O novel PS de António Costa e a sua eventual inflexão à esquerda

Tanto pode haver uma vontade de virar à esquerda como um desejo de ganhar a esquerda para chegar ao governo a solo. Seja como for, é uma grande diferença face ao que se passava no PS sob a batuta de Seguro.

Embora com a dose de ambiguidade que permite aos líderes dos grandes partidos com vocação governamental, e/ou aos políticos mais experientes, manterem abertas as várias portas que poderão ser necessárias para vários futuros possíveis..., o novo homem do leme do PS, António Costa, tem dado vários sinais de, por um lado, querer dessacralizar a “vaca sagrada” (para os grandes interesses económicos, os políticos que circulam entre o poder político e as grandes empresas económicas e financeiras, os jornalistas mainstream, entre outros) do “arco governamental” (ou seja, que a governação só pode acontecer com o PS e os partidos situados à sua direita) e, por outro, mostrou abertura e vontade para entendimentos com os partidos à sua esquerda. É claro que também declarou que o objetivo do PS é obter uma maioria absoluta nas legislativas de 2015, até porque, numa estratégia inteligente de “tranquilização” dos eleitores mais propensos a coligações do que a governos de um só partido, mesmo com ela o seu desiderato será sempre obter entendimentos alargados com as forças políticas no Parlamento e com os vários interesses sociais organizados, sindicais (CGTP incluída) e empresariais.

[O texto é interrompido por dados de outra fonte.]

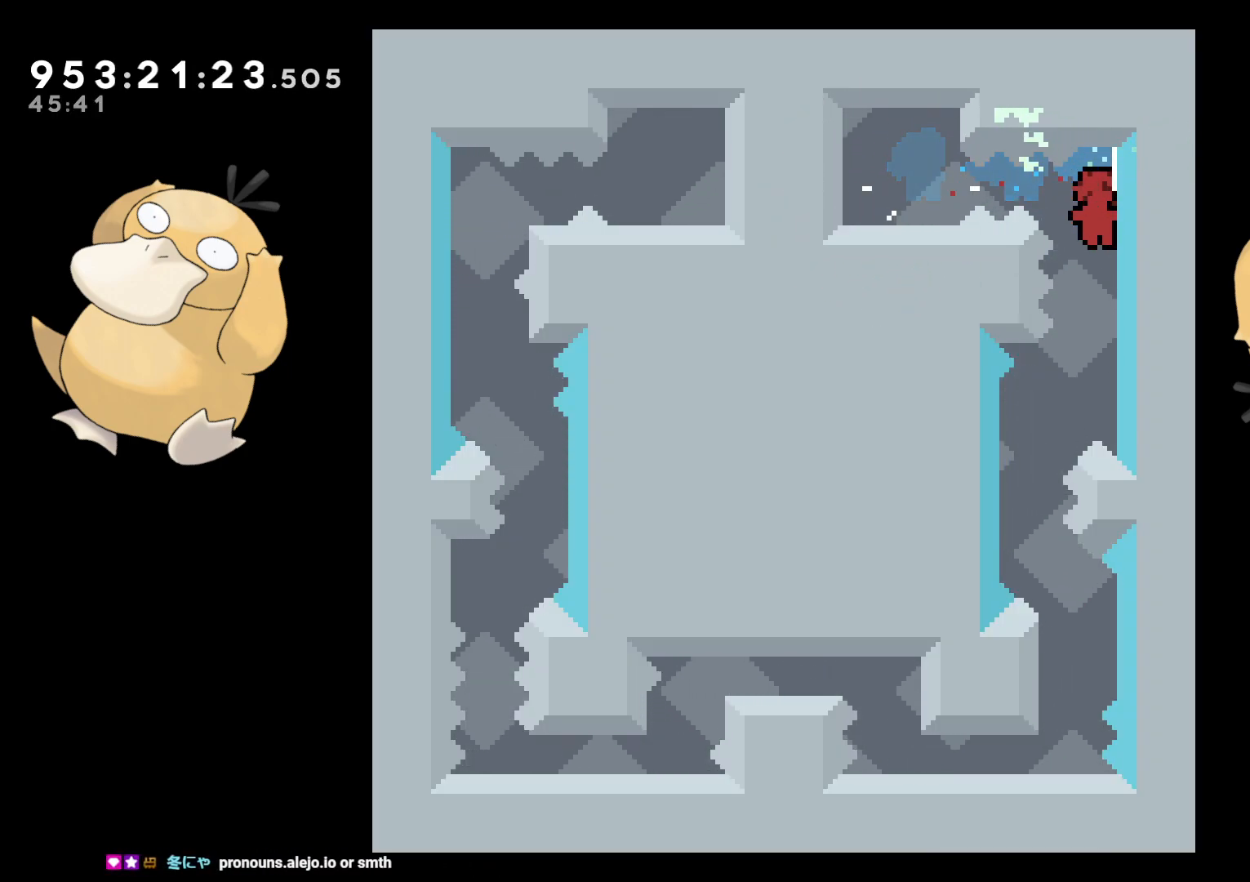
{"buttons": ["DPAD_RIGHT"], "left_stick": "center", "right_stick": "center", "events": [[67, "DPAD_LEFT", "down"], [300, "DPAD_LEFT", "up"], [433, "DPAD_DOWN", "down"], [433, "DPAD_RIGHT", "down"], [433, "Y", "down"], [483, "Y", "up"], [500, "DPAD_DOWN", "up"]]}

Claro que aqui tanto pode haver uma vontade de virar à esquerda como um desejo de ganhar a esquerda para chegar ao governo a solo. Seja como for, é uma grande diferença face ao que se passava no PS sob a batuta de Seguro (A.J.S.), seja nas palavras, seja nos atos (recordemos, por exemplo, que o entendimento de médio-longo prazo em sede fiscal, IRC e IRS, foi já denunciado pelo novel PS porque as reduções fiscais vão todas para os patrões e pouco ou nada para os assalariados, ao contrário até do que estaria acordado). Claro que há em tudo isto quer uma vontade de divergir da direita no poder, das políticas neoliberais apresentadas como “o único jogo (permitido) na cidade”, quer uma inteligente estratégia eleitoral para encurralar a esquerda radical obrigando-a ou a assumir o poder (com os custos que isso sempre pode ter, sobretudo para os mais pequenos) – “saindo da zona de conforto do protesto de quem nunca tem que mostrar o que vale” governando – ou a correr o sério risco de, por recusar o “pedido de noivado” do PS, ser trucidada nas urnas pelos (seus) eleitores de esquerda (sempre muito mais afoitos a entendimentos à esquerda do que as elites dirigentes dos seus partidos, seja no PS, seja no PCP ou no BE – uma décalage entre representantes e representados que é uma das razões da crise política portuguesa). É uma questão em aberto saber se a esquerda radical aceita correr tais riscos e concede no noivado, ganhando assim também maior influência na política portuguesa, ou cai na armadilha e Costa poderá dizer aos eleitores que precisa mesmo de uma maioria absoluta, para não ter de se aliar à direita, por falta de parceiros “para o tango” à esquerda. É isso que ele tem feito na Câmara de Lisboa: coligou-se com o BE e os “Cidadãos por Lisboa” (CPL), a seguir às intercalares de 2007, mas pouco depois o BE “roeu a corda”... Nas autárquicas de 2009, apesar de tudo, continuou a demonstrar pública e reiteradamente a vontade para se entender (governativamente falando) com a esquerda radical (PCP e BE). Esta recusou liminarmente e, perante tal indisponibilidade, no final o eleitorado das esquerdas devolveu a Costa e ao PS (com o CPL e outro movimento equivalente também na lista pré-eleitoral) uma maioria absoluta (para o executivo camarário). Terá a esquerda radical memória e clarividência para não cair duas vezes na mesma armadilha? É uma questão em aberto, mas é caso para dizer que o destino (da esquerda radical) está nas suas próprias mãos...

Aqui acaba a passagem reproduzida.